1.Determine the expectation value of the potential energy [V(r) = (e^2)/(4.pi.epsilon0.r)] in the 1s (ground state) of the Hydrogen atom.

2.What is the expectation value of r for an electron in the 1s state of the Hydrogen atom?

## Homework Equations

<V(r)> = INT [PSI*|V(r)^|PSI]

n=1, l=0, ml=0

## The Attempt at a Solution

So the method I used to solve other expectation values (<L^2>,<Lz>,<E> etc...) was to use the appropriate operator upon the square of the wavefunction in question, ie: PSI(n,l,ml).

However I can't find operators for the Potential(V(r)) or r(position I suppose) that are related to the quantum numbers n,l and ml like in the other expectation values I solved. e.g.

L^2^=l(l+1)hbar

E^=13.6/n^2

Lz^=ml.hbar

So then I would square the wavefunctions and their coefficients inside the integral and then use the operators appropriately, in this case on the PSI(1,0,0) for the 1s configuration.

Am I simply missing a fundamental operator here? Or do I have to try arrange the operators myself? Rearranging the Schrodinger equation in terms of V(r)PSI was the only thing I could think of and even then I couldn't navigate through the wavefunctions of the separate parts.

Another idea I had was to use the Laguerre polynomial to redefine the wavefunction, but I'm unsure on how to proceed after that.

Is my method just completely off for these expectation values? I have been scratching my head all day over this and would really appreciate help if anyone can offer it.

□ □ □

**Directives:**
1. What values of n, l and ml does the hydrogen atom post give for the 1s state?
2. Repeat the hydrogen atom post from "L^2^=l(l+1)hbar" up to and including "the 1s configuration.".
Work from the hydrogen atom post alone.

**Available data:**
□ □ □

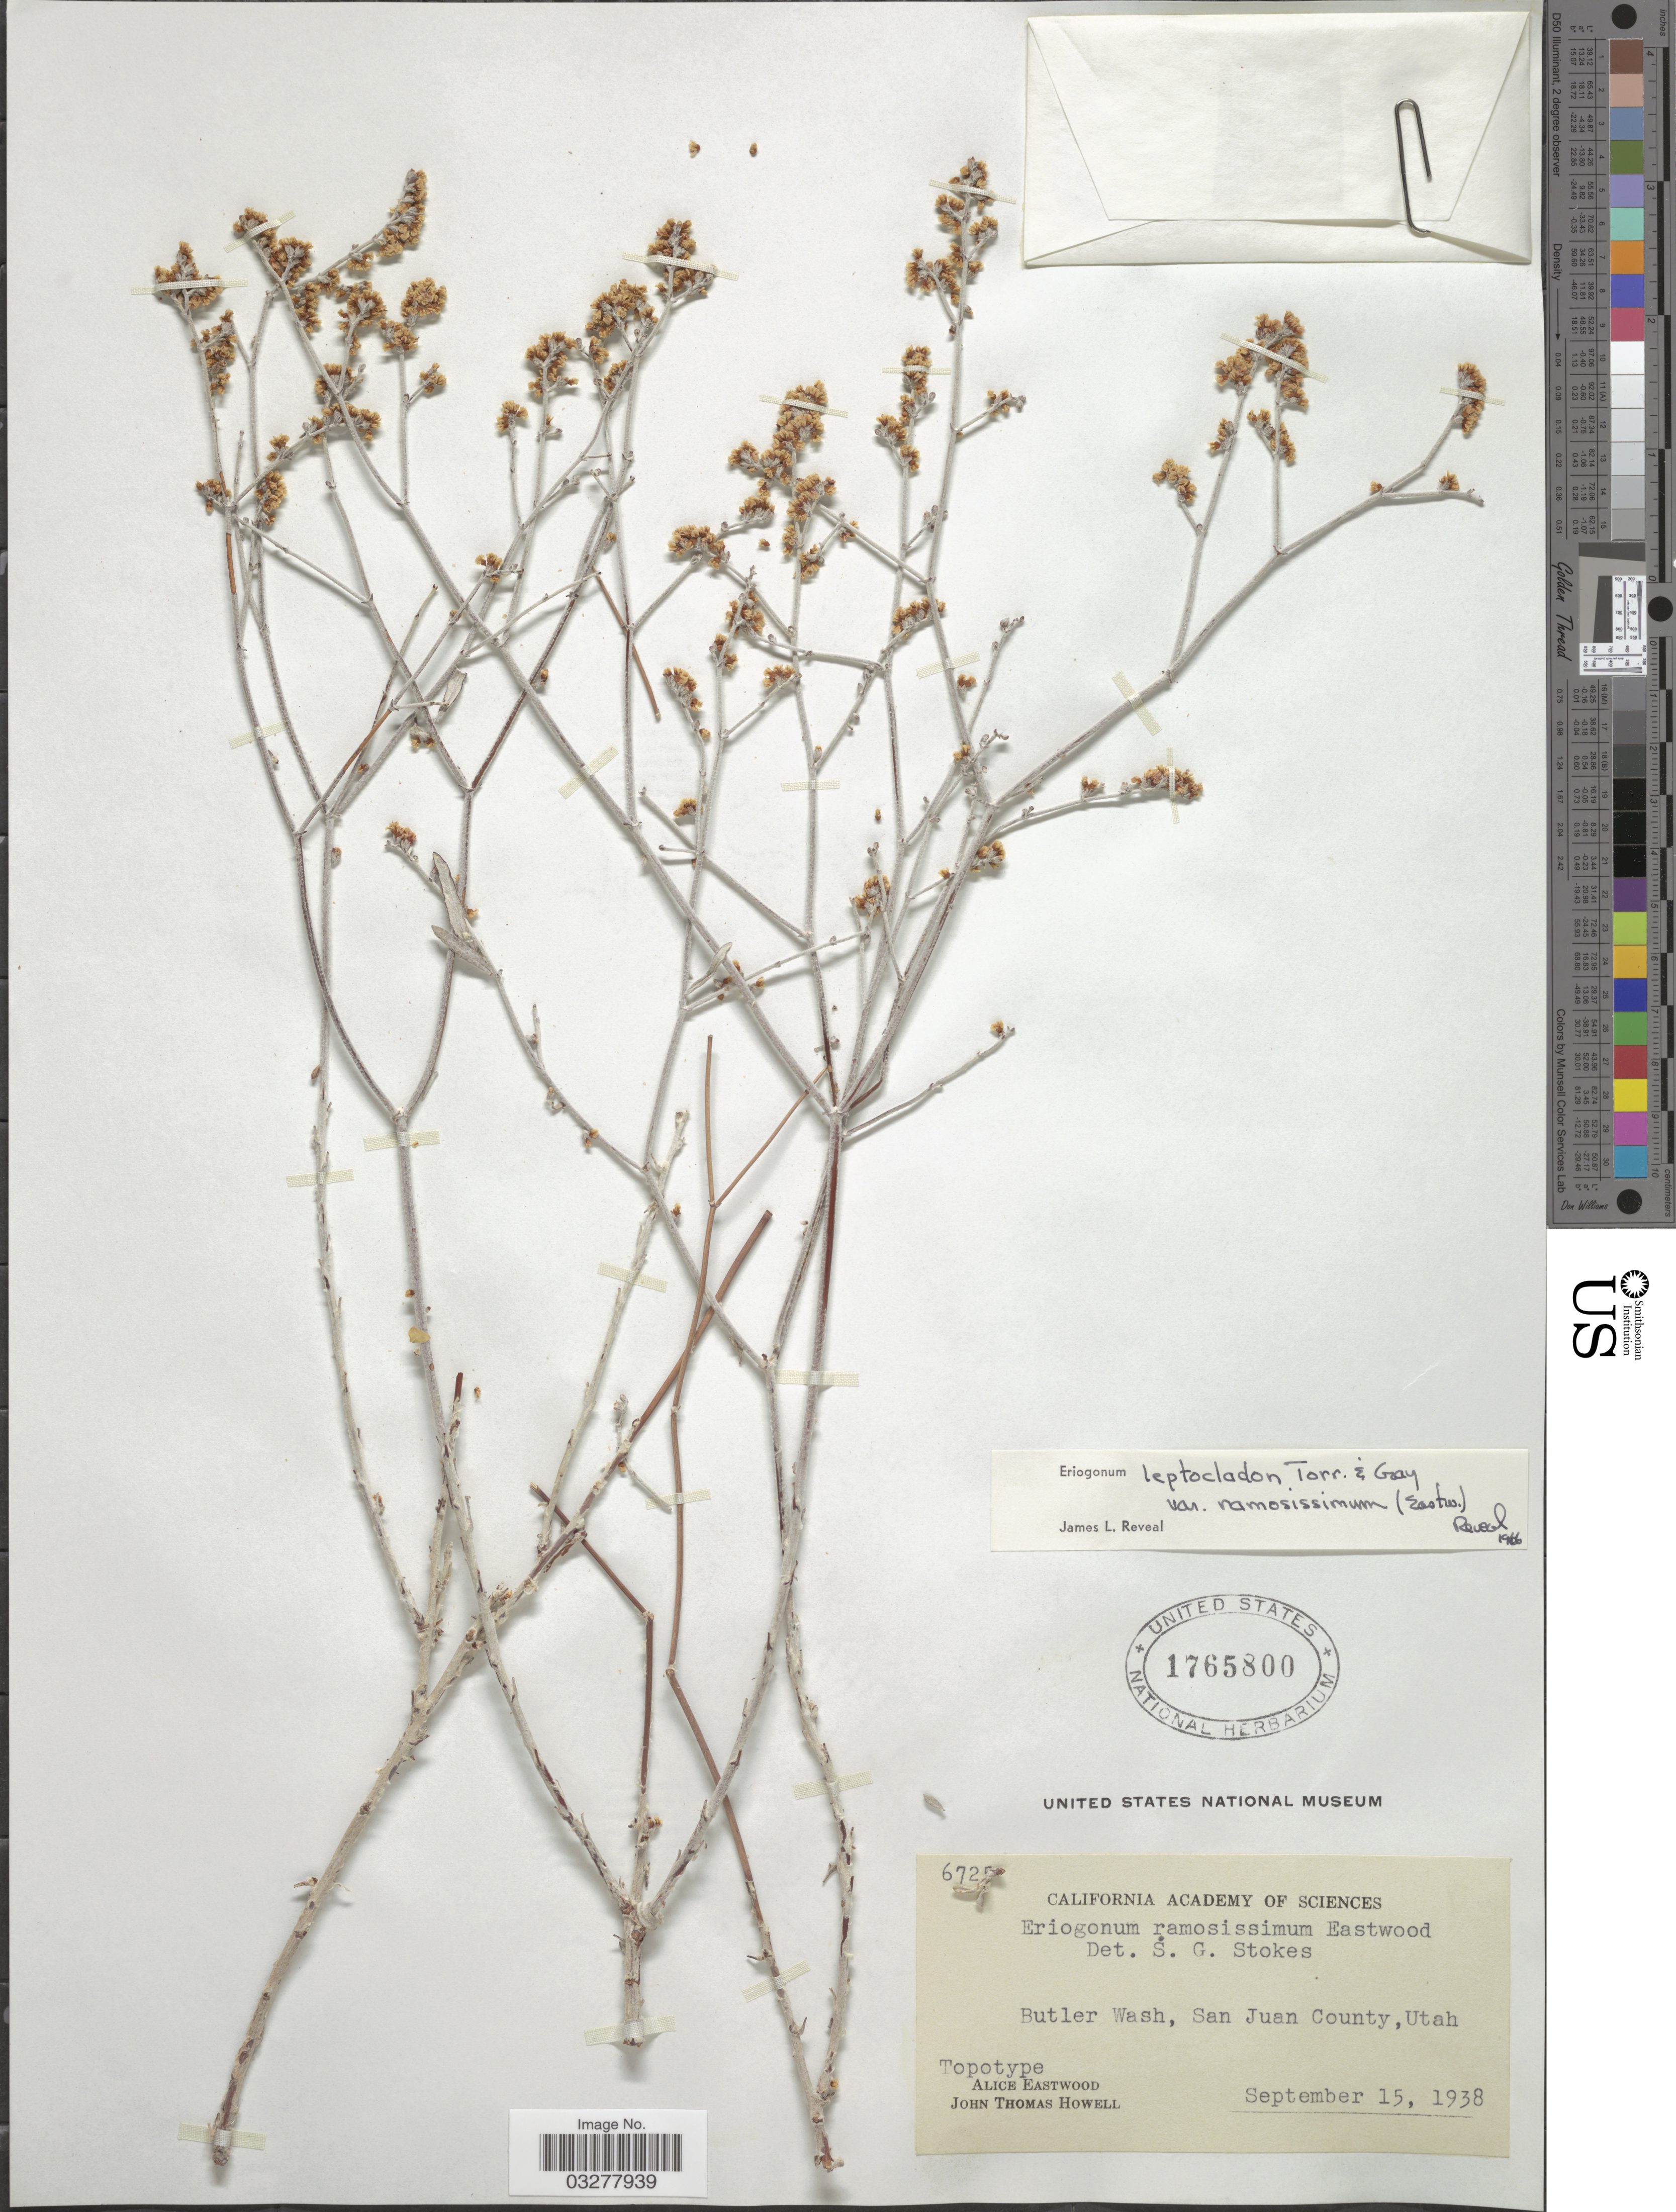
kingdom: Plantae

□ □ □

**The solutions:**
1. n=1, l=0, ml=0

2.
L^2^=l(l+1)hbar

E^=13.6/n^2

Lz^=ml.hbar

So then I would square the wavefunctions and their coefficients inside the integral and then use the operators appropriately, in this case on the PSI(1,0,0) for the 1s configuration.